P.H. Reaney (1935) proposes that the ‘Rampiers’ in this account is the Iron Age hillfort of Pitchbury Ramparts.
The description of its whereabouts isn’t too clear, but in a subsequent and much longer perambulation account from August 1671, some extra topographical features are mentioned. Starting not far from Mott’s Bridge, down Shett’s Hill to Newbridge,
“and then into the Fields in the occupation of Matth. Ayleward…through a gate a little above the Bridg: and soe along to Matth. Ayleward’s Yard, crosse the River into Matth. Ayleward’s Meadowe, and crosse that Meadowe into the lower part of Westfields, neare to which is a Foote-bridge cross the river, which is called Mott’s-bridge. And soe along through West-fields to a Gate in a lane at or neere the north ende of a Meadow of one Mrs —, now in Samuel Duglet’s occupation, which lane parts West-fields from Bergholt, as the Parsons of each Parish, whoe were both present, affirmed; and, upon a Tree standing neere to which Gate is set a crosse. And from thence to Butolph’s brooke, leaveing the brooke allwaies upon the left-hand; and soe along through Mr Leming’s Meadows and Woods at the ende of them to a Bridge called Thomas Abridge, leading on to Horkesley Heath, which bridge is right against Robin Hood’s Oake, that stood on the pitch of the hill. And from thence along the Naylande Roade over Horkesley-heathe to Blackbrooke under Chesterwell, which Brooke runnes crosse the way at the foote of Horkesly cawsy…”
This second account seems to speak of the tree in the past tense, telling us that “Robin Hood’s Oake, that stood on the pitch of the hill”, but we can’t be completely sure. I presume that there’s no longer any trace of this legendary oak tree; however, considering the fact that oaks can live to an incredible age, it may be worthwhile for a local antiquarian to follow this ancient boundary and see if, perchance, any remaining tree stump might still be there. Y’ just never know…..

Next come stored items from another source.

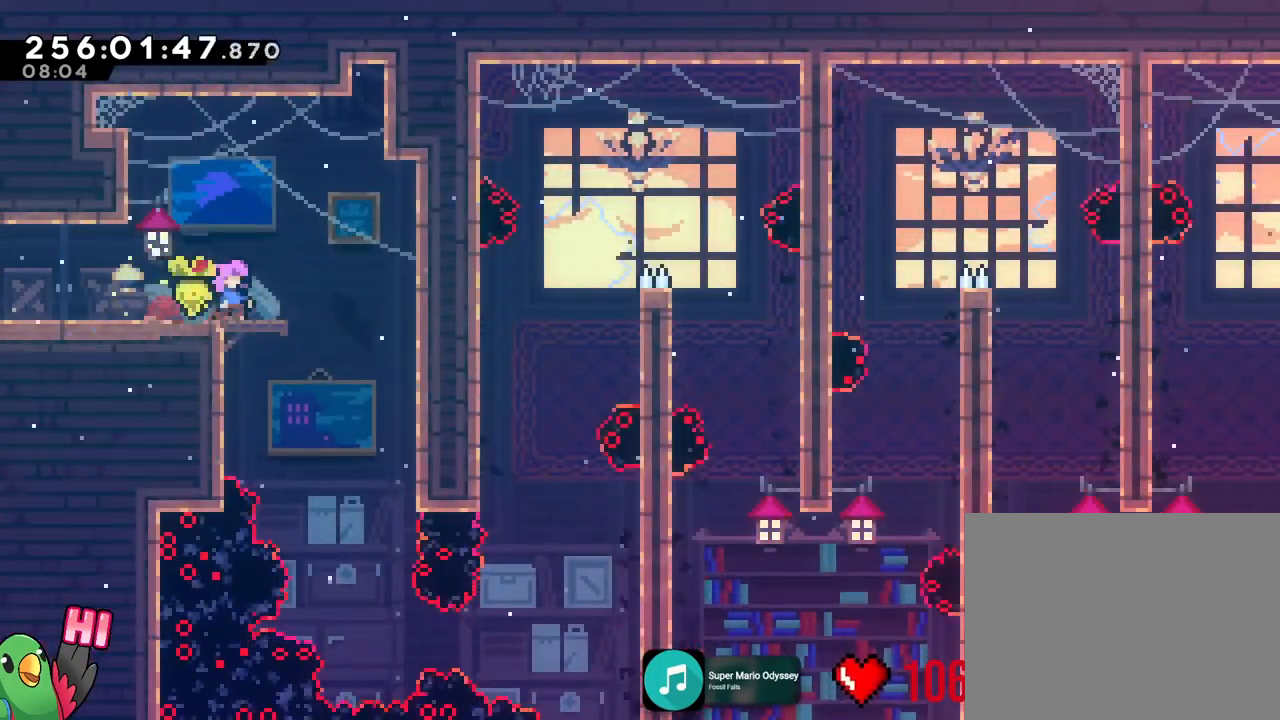
Gameplay with a controller (Nintendo layout); each line is a JSON object with the inputs held at the frame after it. "events" lists button and stick changes between this image and that frame as [ms after this image, input, new state], when the widget could be followed in between. Not read: A DPAD_DOWN DPAD_RIGHT HOME L1 L3 R3 START X Y.
{"buttons": ["L2"], "left_stick": "right", "right_stick": "center", "events": [[83, "R1", "up"], [217, "R1", "down"], [300, "R1", "up"], [383, "L2", "down"], [400, "left_stick", "down-right"], [450, "left_stick", "right"]]}
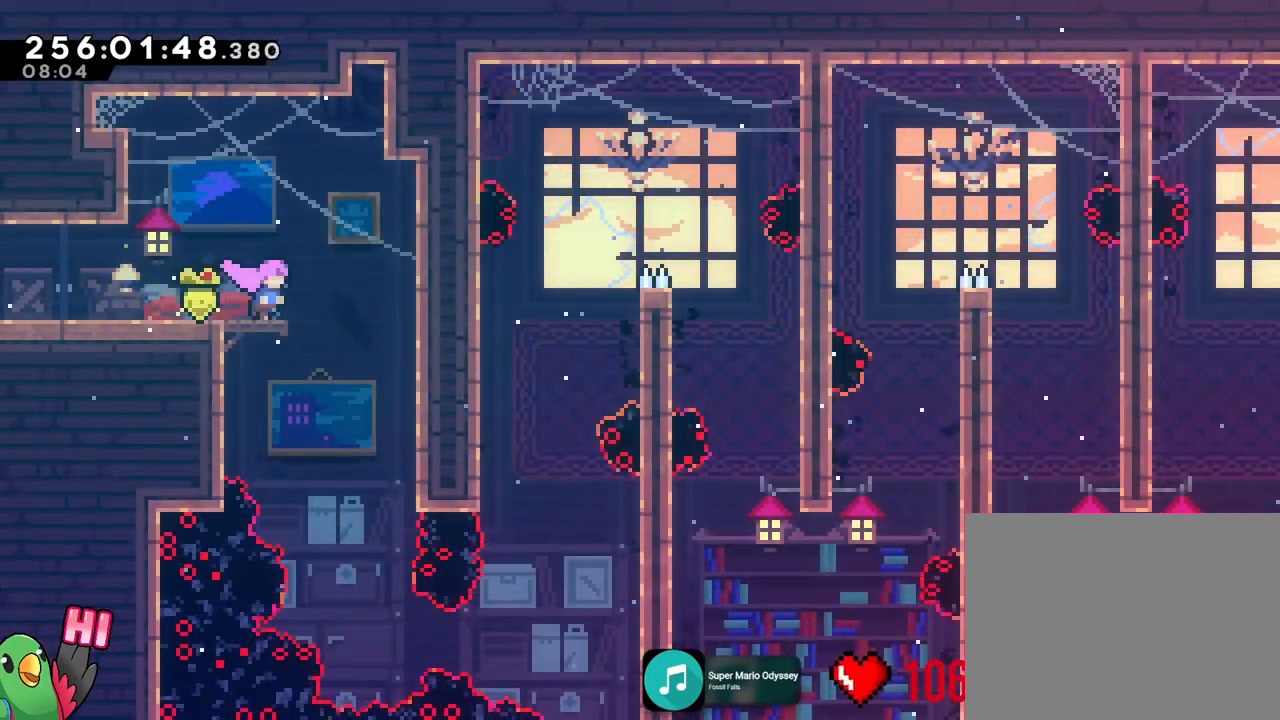
{"buttons": ["L2"], "left_stick": "center", "right_stick": "center"}
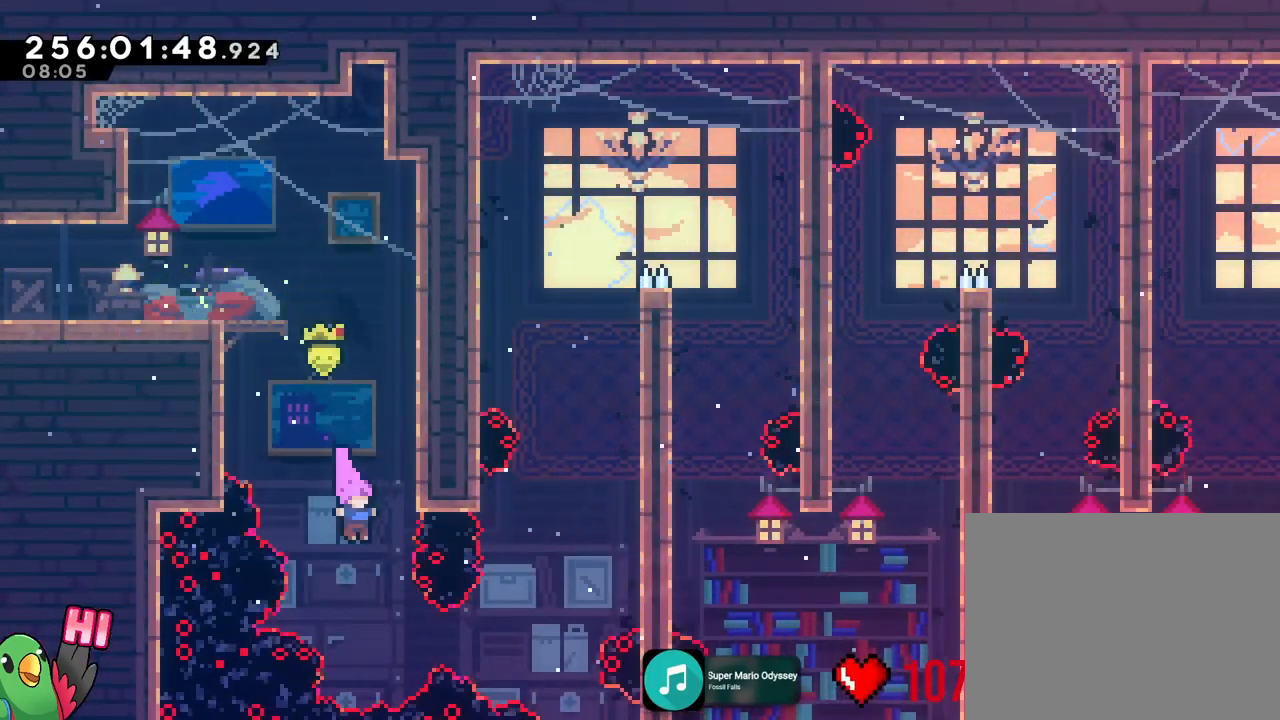
{"buttons": ["R1"], "left_stick": "right", "right_stick": "center", "events": [[83, "left_stick", "right"], [300, "R1", "down"], [333, "L2", "up"]]}
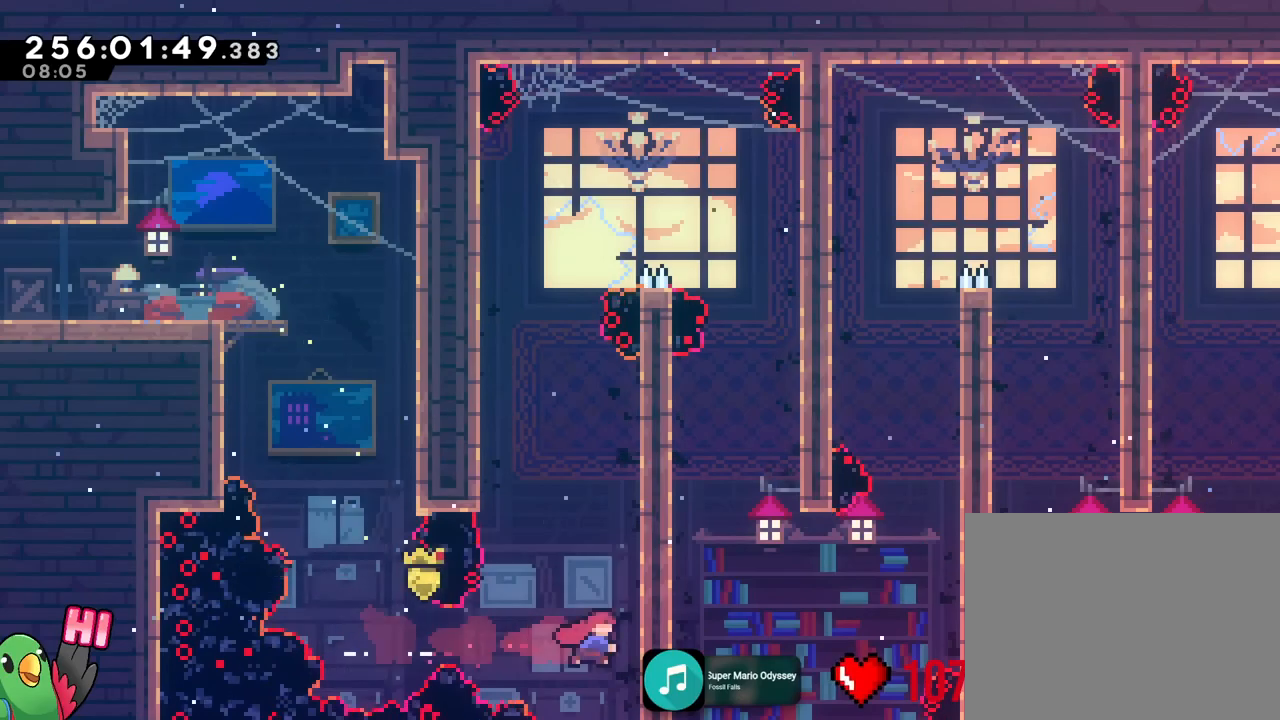
{"buttons": ["B"], "left_stick": "down-right", "right_stick": "center", "events": [[117, "R1", "up"], [117, "left_stick", "center"], [150, "B", "down"], [384, "left_stick", "down-right"]]}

There are several other place-names in Essex relating to our mythical outlaw, including Robinhood End at Finchingfield described in 1699, and a farm of the same name nearby; plus a Robin Hood’s Inn near Loughton. (Reaney 1935) There are probably a few more hiding away in field-name records…
NB: The grid-reference map linked to this site is an approximation. If someone can find the exact spot where the tree stood, we’ll update its position.
- Morant, Philip, The History and Antiquities of the Most Ancient Town and Borough of Colchester, W. Bowyer: London 1748.
- Reaney, P.H., The Place-Names of Essex, Cambridge University Press 1935.